Text section:

= Scrooby Congregation =

Protestant separatists from Nottinghamshire, England

The Scrooby Congregation was an English Protestant separatist church near Scrooby, on the outskirts of Bawtry, a small market town at the border of Yorkshire, Lincolnshire and Nottinghamshire. In 1607/1608 the congregation emigrated to the Netherlands in search of the freedom to worship without conforming to the Church of England. They founded the "English separatist church at Leiden", one of several English separatist groups in the Dutch Republic at the time.

==In Scrooby==
Richard Clyfton was rector of All Saints' Church, Babworth, near Retford, from 1586. He lost his position as rector of Babworth through deprivation in 1605 under suspicion of nonconformity. Suspended, he continued to preach at Bawtry, near Scrooby though over the county boundary in Yorkshire. From 1606 the congregation around Clyfton met in the house of William Brewster. This manor house has been identified as on the site of the former Scrooby Palace of the archbishops of York, though much of the older building had been demolished by then. In 1607 Clyfton was excommunicated.

Apply what you read:
1. Which counties does the Scrooby Congregation text name?
2. Carry on the Scrooby Congregation text from its last sentence.

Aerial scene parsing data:

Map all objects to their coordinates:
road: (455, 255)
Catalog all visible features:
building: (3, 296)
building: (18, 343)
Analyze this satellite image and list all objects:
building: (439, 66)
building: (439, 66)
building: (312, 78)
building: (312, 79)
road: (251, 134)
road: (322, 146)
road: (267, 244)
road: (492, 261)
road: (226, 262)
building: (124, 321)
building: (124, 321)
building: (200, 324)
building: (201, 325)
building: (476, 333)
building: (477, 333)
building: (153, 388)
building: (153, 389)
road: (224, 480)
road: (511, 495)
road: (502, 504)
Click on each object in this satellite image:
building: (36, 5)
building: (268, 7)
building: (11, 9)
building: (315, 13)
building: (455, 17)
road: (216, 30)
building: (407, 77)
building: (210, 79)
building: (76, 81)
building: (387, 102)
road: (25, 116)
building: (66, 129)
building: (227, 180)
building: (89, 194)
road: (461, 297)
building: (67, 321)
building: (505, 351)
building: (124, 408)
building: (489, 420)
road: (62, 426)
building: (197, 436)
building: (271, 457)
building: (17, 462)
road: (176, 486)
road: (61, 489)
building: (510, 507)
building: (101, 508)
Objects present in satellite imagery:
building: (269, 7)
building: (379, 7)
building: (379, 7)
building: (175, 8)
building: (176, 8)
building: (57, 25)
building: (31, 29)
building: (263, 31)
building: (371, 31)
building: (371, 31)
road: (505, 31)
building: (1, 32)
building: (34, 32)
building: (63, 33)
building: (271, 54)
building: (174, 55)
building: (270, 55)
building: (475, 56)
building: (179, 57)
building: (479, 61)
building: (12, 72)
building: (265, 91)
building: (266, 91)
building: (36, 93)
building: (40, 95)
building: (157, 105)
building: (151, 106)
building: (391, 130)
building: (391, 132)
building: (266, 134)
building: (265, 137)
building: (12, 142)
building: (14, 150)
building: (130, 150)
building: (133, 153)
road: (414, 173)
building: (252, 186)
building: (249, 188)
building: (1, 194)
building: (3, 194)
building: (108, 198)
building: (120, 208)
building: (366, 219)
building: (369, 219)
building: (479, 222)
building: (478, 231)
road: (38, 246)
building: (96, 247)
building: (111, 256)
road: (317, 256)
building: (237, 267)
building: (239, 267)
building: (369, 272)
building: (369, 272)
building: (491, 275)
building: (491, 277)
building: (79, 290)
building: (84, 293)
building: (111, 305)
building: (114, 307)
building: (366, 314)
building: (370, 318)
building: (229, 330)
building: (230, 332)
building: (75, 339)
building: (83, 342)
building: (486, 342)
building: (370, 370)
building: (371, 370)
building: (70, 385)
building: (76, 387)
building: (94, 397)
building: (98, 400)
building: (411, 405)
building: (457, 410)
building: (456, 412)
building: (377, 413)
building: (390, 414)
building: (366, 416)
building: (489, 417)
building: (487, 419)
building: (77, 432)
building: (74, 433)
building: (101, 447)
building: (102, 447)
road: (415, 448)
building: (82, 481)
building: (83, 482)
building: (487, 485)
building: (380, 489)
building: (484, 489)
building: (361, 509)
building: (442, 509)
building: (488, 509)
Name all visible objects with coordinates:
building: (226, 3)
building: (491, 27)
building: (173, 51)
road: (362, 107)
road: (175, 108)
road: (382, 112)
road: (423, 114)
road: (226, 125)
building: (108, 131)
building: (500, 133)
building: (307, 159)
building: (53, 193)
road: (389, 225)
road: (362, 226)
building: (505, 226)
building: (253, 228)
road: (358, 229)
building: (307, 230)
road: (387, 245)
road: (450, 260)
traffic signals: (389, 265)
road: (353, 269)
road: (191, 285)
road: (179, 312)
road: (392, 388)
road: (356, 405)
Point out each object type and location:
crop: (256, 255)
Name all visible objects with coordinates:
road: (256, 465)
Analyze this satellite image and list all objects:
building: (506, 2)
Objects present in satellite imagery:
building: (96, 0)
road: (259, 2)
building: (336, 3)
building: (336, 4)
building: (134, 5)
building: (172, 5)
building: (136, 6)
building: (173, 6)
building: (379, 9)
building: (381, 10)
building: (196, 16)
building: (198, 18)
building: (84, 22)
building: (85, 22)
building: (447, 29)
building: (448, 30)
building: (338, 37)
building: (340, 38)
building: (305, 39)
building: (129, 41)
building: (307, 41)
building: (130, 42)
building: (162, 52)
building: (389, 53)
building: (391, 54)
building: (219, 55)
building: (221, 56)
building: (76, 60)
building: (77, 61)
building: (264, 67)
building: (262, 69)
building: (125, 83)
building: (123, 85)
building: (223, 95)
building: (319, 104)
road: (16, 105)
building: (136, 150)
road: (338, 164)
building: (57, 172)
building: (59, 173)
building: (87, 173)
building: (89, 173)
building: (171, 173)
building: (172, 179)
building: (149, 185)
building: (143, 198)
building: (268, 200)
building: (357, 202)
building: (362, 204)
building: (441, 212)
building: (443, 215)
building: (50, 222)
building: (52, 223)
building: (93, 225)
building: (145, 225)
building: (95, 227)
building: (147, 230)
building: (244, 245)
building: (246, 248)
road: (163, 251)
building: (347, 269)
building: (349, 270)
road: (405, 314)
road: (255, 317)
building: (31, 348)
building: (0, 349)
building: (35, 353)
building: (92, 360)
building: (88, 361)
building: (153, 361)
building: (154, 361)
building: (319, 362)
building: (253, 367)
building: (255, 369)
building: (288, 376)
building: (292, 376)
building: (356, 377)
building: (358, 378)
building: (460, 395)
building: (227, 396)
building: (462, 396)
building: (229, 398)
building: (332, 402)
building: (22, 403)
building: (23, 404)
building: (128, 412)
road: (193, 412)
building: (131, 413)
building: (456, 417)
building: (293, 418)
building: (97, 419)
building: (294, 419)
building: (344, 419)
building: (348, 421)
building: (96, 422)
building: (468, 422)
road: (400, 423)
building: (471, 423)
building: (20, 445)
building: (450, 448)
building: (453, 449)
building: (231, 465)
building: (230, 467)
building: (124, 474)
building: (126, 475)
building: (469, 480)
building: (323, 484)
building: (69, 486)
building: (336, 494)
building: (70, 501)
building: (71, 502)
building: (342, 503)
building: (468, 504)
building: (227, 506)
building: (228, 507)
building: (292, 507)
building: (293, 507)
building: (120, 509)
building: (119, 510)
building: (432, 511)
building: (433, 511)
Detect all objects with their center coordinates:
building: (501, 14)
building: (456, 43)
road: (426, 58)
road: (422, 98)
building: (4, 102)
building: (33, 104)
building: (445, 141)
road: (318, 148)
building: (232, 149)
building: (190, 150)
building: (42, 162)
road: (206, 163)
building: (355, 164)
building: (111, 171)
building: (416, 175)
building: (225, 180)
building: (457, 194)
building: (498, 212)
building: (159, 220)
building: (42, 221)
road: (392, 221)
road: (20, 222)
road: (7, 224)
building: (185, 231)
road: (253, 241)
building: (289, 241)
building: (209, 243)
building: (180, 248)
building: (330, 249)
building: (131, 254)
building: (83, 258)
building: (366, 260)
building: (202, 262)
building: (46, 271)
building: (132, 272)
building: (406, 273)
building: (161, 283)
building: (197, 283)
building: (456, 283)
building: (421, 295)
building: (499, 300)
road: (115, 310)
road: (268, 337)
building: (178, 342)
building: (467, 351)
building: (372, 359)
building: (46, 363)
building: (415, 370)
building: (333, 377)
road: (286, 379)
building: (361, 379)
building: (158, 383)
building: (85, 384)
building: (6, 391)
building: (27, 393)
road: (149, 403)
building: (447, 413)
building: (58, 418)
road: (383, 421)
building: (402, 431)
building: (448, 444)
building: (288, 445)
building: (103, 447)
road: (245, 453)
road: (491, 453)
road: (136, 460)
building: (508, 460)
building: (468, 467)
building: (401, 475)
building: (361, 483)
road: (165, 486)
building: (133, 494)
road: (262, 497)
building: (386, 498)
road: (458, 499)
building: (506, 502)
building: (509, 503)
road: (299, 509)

Answer section:
1. Yorkshire, Lincolnshire and Nottinghamshire.

2.
John Robinson from Sturton le Steeple, also in northern Nottinghamshire, had lost his pulpit for his views and returned home by about the end of 1604; he made contact with Dissenters in Gainsborough, just over the eastern county boundary in Lincolnshire, as well as Scrooby. John Smyth became the minister of the Gainsborough Dissenters. In this way the two separatist churches were drawn together, with Robinson assuming authority in the Scrooby congregation alongside Clyfton after a process of ordination.

Members of the congregation included William Bradford, William Brewster and his wife Mary Brewster.

==Emigration==
From the end of 1607 and into 1608, the Gainsborough and Scrooby Dissenters emigrated to Holland, in waves. An organiser of the move was Thomas Helwys, lawyer and Puritan leader of the Gainsborough Congregation led by Smyth, who had moved away to Basford, Nottinghamshire, before coming to attention for not taking Communion. The emigrants went to Amsterdam and Leiden.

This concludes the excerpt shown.